## Your goal:
All lines from the one with "Подбор водоцементного раствора В/Ц" to the end of the material, both included, are to be written out exactly and without anything else.

━━━━━━━━━━━━━━━━━━━━

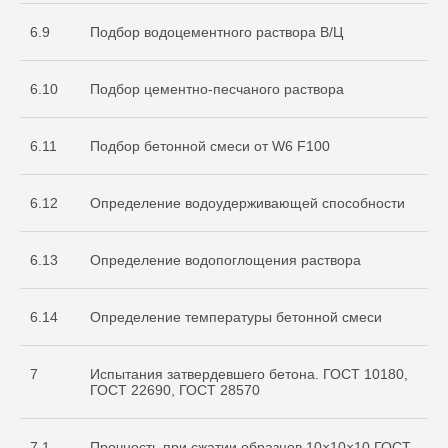
6.9
Подбор водоцементного раствора В/Ц
6.10
Подбор цементно-песчаного раствора
6.11
Подбор бетонной смеси от W6 F100
О нас
Услуги
6.12
Определение водоудерживающей способности
+7 999 996 42 12
6.13
Определение водопоглощения раствора
info@sdo-eng.ru
6.14
Определение температуры бетонной смеси
Все права защищены
Политика конфиденциальности
7
Испытания затвердевшего бетона. ГОСТ 10180,
ГОСТ 22690, ГОСТ 28570
7.1
Прочность при сжатии образцов 10×10×10 ГОСТ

━━━━━━━━━━━━━━━━━━━━

## Solution:
Подбор водоцементного раствора В/Ц
6.10
Подбор цементно-песчаного раствора
6.11
Подбор бетонной смеси от W6 F100
О нас
Услуги
6.12
Определение водоудерживающей способности
+7 999 996 42 12
6.13
Определение водопоглощения раствора
info@sdo-eng.ru
6.14
Определение температуры бетонной смеси
Все права защищены
Политика конфиденциальности
7
Испытания затвердевшего бетона. ГОСТ 10180,
ГОСТ 22690, ГОСТ 28570
7.1
Прочность при сжатии образцов 10×10×10 ГОСТ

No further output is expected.